Tuesday, August 28, 2012

C-sections: 1997 vs. 2012

I had my first c-section in 1997.  It was an emergency surgery after 4 days of labor.  Between the laboring, the medications, and the c-section (not to mention how young I was... a whopping 22 at the time), it was an extremely traumatic experience.  The recovery took months and the emotional scars lasted for years.

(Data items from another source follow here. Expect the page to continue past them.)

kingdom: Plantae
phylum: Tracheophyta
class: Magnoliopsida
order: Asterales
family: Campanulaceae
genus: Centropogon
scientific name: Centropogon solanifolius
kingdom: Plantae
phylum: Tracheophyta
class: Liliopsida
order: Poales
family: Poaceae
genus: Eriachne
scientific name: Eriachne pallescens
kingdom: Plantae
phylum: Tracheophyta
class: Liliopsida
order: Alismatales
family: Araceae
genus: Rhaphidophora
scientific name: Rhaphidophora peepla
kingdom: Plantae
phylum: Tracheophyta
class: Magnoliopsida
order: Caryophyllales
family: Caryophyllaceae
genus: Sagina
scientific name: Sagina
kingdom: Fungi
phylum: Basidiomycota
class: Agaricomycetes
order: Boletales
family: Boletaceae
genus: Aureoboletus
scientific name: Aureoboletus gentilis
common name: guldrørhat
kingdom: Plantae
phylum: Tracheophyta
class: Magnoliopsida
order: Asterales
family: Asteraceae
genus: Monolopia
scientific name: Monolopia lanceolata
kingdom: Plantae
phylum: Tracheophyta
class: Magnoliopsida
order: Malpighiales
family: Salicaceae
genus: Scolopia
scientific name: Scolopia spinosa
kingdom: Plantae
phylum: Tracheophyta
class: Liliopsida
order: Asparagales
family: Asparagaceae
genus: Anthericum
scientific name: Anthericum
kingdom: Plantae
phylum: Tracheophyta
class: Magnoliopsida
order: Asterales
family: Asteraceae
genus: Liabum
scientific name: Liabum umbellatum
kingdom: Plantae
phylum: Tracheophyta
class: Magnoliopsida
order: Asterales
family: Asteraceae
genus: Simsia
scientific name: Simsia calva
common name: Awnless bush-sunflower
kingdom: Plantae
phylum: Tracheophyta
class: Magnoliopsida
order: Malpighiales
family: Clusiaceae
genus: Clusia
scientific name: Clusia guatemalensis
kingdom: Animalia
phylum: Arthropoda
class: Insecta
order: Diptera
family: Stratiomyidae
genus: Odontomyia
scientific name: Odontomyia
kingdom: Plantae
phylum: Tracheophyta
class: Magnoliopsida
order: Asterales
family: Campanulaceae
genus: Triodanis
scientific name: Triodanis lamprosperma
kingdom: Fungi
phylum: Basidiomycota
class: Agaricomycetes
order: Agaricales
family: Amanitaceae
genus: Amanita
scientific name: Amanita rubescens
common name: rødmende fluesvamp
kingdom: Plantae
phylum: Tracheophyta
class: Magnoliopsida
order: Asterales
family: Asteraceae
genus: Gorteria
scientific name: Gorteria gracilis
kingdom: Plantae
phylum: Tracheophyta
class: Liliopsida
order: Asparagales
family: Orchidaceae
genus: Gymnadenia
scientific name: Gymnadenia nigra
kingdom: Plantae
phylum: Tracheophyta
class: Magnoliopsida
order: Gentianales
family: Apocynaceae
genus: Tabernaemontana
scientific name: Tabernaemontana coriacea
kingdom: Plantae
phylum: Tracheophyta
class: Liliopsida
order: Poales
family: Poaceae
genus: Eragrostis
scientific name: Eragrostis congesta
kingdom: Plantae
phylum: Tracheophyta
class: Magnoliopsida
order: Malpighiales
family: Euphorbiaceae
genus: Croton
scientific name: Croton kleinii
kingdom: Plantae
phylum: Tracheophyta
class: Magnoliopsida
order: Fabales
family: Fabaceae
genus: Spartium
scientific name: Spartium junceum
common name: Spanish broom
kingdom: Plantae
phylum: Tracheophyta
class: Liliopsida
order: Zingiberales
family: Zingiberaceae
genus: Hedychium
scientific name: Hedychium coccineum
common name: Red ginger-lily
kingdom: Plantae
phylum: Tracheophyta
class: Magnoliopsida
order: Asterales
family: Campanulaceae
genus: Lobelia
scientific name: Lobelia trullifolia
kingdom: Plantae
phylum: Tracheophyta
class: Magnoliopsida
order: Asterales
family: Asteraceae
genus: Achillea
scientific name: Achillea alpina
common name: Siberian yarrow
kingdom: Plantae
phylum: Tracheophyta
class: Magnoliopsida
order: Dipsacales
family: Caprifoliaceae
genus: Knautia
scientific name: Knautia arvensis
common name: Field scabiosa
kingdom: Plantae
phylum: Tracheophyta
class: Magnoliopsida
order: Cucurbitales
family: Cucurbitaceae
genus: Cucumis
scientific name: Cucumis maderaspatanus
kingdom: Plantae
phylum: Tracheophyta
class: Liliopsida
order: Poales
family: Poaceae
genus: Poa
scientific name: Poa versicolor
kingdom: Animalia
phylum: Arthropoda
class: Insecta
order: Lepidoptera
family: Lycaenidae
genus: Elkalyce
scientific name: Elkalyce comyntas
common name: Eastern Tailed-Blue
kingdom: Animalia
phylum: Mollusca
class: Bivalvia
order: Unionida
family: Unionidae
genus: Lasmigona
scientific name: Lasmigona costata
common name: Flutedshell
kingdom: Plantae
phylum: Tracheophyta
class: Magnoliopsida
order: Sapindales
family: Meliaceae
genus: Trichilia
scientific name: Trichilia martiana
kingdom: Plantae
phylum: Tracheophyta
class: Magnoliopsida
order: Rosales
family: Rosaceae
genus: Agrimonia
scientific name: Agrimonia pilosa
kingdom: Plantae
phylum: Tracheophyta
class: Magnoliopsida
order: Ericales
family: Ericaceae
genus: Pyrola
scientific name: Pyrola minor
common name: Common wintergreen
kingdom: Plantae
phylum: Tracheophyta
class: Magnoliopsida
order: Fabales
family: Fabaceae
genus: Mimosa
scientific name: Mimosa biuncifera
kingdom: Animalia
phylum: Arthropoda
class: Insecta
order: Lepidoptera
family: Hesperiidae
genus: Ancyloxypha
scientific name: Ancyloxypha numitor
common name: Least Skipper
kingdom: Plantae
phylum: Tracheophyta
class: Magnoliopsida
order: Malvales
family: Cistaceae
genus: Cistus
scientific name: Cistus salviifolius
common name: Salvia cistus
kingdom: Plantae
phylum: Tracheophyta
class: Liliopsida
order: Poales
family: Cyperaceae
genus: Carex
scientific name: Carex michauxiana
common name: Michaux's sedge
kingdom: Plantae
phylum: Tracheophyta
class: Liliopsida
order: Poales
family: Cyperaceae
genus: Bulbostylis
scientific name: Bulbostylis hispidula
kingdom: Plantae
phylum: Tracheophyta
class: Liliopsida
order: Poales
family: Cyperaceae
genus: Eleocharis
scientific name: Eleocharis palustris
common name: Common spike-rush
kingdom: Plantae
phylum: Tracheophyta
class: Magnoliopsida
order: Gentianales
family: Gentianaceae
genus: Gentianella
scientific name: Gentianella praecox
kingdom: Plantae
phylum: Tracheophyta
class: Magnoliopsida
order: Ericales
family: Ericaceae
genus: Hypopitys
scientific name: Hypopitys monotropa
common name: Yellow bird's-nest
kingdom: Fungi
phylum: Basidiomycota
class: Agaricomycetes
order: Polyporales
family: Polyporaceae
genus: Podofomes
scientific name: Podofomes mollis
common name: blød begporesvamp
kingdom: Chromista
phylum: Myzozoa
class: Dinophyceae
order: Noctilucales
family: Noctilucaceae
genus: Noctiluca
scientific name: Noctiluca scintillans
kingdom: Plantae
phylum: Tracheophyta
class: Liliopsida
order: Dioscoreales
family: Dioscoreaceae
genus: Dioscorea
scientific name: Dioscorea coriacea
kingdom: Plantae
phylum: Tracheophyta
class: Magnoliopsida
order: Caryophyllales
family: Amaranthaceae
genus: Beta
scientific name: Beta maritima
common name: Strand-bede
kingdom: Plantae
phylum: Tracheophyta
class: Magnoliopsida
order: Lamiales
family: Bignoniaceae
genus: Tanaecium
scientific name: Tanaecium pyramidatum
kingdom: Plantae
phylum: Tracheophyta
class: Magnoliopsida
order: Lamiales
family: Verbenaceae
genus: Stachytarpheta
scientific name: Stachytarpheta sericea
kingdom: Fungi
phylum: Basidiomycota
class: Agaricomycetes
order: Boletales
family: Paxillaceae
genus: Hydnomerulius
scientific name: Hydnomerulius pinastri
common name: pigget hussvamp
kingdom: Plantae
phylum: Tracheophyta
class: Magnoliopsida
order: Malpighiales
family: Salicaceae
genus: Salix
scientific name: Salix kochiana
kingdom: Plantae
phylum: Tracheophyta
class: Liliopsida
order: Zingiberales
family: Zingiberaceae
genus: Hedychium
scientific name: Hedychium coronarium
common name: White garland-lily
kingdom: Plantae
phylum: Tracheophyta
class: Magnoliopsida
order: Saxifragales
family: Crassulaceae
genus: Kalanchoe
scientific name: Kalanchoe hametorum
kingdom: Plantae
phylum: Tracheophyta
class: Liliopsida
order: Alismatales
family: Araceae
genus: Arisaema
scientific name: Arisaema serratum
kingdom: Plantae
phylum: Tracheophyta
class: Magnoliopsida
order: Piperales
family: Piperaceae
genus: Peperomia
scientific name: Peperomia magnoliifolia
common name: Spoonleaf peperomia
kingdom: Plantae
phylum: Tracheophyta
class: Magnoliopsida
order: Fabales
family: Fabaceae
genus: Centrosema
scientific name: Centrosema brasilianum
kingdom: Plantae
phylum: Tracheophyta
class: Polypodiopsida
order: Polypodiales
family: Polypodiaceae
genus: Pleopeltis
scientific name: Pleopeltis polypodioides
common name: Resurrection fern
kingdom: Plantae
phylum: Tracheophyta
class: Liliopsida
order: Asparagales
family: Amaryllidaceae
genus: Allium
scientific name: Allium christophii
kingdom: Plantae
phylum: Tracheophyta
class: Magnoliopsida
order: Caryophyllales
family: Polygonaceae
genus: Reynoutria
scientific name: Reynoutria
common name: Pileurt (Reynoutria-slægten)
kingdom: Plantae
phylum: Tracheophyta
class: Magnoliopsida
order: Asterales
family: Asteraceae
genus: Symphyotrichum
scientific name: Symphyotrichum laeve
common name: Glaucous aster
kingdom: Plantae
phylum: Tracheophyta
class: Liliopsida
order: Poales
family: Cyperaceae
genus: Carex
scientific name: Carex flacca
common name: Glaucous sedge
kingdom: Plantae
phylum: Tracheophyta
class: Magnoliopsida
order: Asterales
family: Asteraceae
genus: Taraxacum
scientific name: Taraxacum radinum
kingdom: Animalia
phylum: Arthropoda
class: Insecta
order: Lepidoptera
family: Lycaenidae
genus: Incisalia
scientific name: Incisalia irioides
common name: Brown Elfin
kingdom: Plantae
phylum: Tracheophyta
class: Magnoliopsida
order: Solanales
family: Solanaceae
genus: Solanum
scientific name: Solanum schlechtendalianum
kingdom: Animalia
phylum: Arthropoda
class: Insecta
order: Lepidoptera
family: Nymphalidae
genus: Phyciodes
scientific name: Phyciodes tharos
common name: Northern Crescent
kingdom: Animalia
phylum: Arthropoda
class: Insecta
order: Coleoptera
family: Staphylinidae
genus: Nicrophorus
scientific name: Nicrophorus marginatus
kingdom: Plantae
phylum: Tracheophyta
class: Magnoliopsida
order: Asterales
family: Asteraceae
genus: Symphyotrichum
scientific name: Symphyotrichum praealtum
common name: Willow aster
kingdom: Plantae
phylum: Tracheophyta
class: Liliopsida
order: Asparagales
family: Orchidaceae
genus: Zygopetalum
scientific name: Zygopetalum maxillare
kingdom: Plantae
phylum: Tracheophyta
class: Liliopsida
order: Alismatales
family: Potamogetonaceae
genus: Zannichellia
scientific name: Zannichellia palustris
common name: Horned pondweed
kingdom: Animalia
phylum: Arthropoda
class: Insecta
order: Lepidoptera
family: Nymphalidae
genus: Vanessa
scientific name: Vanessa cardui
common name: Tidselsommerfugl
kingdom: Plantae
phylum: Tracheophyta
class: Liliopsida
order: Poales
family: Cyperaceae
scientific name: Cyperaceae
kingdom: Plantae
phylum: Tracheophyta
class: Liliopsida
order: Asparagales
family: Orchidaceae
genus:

In early August, 2012, I had my third c-section.  At 37 years old, I was much more quick to be up front about my needs before, during, and after delivery.  Here's my revised advice for anyone dealing with s planned c-section:

1.  Anxiety.  Own it.  Going into this delivery, my anxiety was heightened by the fact that I was still dealing with the loss of Andrew and I was terrified.  So I said so - to anyone who would listen.  Finally, they were willing to give me something for the anxiety and everyone was much happier.

2.  Fear.  Address it.  After the epidural, I couldn't feel myself breathe.  This happens to some people.  It's rare, but it happens.  Again, I spoke up.  The doctor put his fingers on my chest and told me to watch them for a minute.  His hand rose and fell with a normal breathing rhythm.  Then he turned the monitor and showed me the oxygen level in my blood.  Apparently I took a deep breath (and that made him chuckle) and stopped worrying.

3.  Pain.  Embrace it.  Here's the amazing thing about c-sections in 2012.  Or third c-sections.  Or (most likely) my doctor.  The pain goes away much faster than it used to.  I have no idea what to attribute this to, but it's been my experience that something magical has happened in the last 15 years and this process - while NOT fun - isn't nearly as bad as my previous experiences.  By 6 days post partum, we took the family to the diner around the corner for breakfast.  Then I took a 2 hour nap, but still!  I felt good enough to want to feel the sunshine on my face.

4.  Move.  I know I said to plan to stay in bed for a good bit immediately after coming home.  That was entirely old school.  Be gentle and careful, but moving is good.

5.  Don't overdo it.  I'm guilty of that.  At 2.5 weeks, I thought I'd do a little yard work.  Not the brightest idea I've ever had.  Even if you feel great, try to remember you're still recovering from major surgery.

6.  And most importantly remember that infancy is fleeting.  Sleepy smiles and newborn sighs grow up all too quickly.  Revel in them, enjoy them, and document everything.